Imagine how difficult it would be to stay alive if you had no skin! If you’re a bed bug caught in a vat of bleach, you won’t have to wonder.
How Well Does Bleach Work to Kill Bed Bugs?
Bleach is 100% effective in killing bed bugs, but only under two very strict conditions.
- The bleach is pure and undiluted.
- The bed bugs are completely and directly covered in bleach.
As we discussed above, bed bugs are small and difficult to catch. In addition, undiluted bleach can be dangerous.
For these two reasons, it may be better to seek an alternative solution to your bed bug woes when considering bleach. While it is extremely effective in killing bed bugs, it is not the most efficient method to use, and can prove harmful to your home and belongings.
How Much Bleach Does It Take to Kill Bed Bugs?
It takes a strong dose of bleach, and a period of at least 24 hours, to kill bed bugs. A spray bottle filled with bleach will surely be able to incapacitate and kill any bed bug that gets a good squirt, but it will also destroy your furnishings just as effectively.
It may not take a lot of bleach to kill bed bugs, but due to the size and nature of these pests, you would certainly end up spraying many areas.
Heat treatments are far more effective, and also far less damaging than a bleach treatment.
Frequently Asked Questions
Bleach is powerful due to its active ingredients. It contains sodium chloride, which is used as a stabilizer in many cleaners and soaps. Sodium hypochlorite is the main active ingredient, and it works to kill germs. Sodium chlorite is the natural breakdown of this chemical. Sodium carbonate softens water and can help remove stains. Sodium polyacrylate prevents dirt from becoming reabsorbed into materials as they’re being washed.
You can boost the bleaching treatment you did by exposing your furniture, especially the mattress and box spring, to bright sunlight. After leaving the mattress outdoors in the sun for a period of eight to twelve hours, seal the mattress in a plastic cover for six to twelve months. Doing so ensures the bug will suffocate and die.
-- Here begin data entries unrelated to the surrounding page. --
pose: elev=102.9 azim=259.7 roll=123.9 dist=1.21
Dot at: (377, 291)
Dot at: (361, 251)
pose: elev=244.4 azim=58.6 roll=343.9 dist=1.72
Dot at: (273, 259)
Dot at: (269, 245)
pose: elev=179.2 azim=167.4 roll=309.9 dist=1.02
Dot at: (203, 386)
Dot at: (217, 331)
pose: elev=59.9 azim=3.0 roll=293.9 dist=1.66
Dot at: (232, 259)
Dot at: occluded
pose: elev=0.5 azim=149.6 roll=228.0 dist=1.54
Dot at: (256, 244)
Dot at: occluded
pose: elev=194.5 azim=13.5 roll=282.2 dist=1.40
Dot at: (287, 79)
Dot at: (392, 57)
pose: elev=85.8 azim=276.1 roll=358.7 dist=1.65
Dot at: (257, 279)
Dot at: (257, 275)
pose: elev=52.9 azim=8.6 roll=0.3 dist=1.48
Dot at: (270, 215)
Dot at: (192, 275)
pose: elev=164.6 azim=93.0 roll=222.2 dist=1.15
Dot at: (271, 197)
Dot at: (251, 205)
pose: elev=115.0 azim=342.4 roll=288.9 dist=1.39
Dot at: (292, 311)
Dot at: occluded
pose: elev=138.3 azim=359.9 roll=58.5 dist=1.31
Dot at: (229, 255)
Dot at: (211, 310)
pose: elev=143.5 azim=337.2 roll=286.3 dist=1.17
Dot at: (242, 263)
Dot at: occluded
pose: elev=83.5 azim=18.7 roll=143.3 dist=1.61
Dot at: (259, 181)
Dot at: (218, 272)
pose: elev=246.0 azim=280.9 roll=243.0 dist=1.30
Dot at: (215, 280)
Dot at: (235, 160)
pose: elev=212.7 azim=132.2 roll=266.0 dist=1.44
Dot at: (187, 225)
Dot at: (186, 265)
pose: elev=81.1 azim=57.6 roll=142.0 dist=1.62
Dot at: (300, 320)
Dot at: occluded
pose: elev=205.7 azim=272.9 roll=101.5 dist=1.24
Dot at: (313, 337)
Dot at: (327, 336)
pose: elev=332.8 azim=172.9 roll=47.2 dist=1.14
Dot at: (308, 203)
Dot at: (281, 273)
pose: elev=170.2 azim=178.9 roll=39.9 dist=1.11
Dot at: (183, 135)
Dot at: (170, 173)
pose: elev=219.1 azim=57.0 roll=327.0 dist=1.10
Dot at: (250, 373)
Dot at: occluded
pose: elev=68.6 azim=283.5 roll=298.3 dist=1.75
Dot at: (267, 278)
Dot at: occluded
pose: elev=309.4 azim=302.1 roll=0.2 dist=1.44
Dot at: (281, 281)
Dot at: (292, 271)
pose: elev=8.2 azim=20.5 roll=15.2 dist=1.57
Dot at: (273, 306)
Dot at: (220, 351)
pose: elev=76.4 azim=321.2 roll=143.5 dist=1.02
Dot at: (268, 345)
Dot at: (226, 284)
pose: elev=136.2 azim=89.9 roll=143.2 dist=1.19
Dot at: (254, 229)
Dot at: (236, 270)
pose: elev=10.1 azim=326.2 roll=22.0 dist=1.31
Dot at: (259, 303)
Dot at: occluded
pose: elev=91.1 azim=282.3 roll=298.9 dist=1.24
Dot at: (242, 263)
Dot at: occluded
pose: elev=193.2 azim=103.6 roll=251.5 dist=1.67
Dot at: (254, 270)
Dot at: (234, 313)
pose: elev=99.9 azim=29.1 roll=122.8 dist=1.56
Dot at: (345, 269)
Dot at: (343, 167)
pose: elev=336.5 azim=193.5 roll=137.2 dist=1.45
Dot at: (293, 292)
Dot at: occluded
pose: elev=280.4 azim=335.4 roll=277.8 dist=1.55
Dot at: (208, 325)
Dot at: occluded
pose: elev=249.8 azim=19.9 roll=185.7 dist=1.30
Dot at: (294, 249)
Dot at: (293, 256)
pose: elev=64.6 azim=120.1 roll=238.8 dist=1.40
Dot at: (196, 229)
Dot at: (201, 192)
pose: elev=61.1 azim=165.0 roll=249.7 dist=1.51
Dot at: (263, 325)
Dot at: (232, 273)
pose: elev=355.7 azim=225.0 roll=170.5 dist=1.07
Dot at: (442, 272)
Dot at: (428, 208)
The United States Environmental Protection Agency (EPA) suggests taking precautions to prevent bed bugs from infesting your home. Before allowing secondhand furniture into the house, check for signs of bed bugs. Put a protective cover on your mattress and box spring. Consider getting a mattress cover that has been pretreated with insecticide. Vacuum frequently and reduce clutter.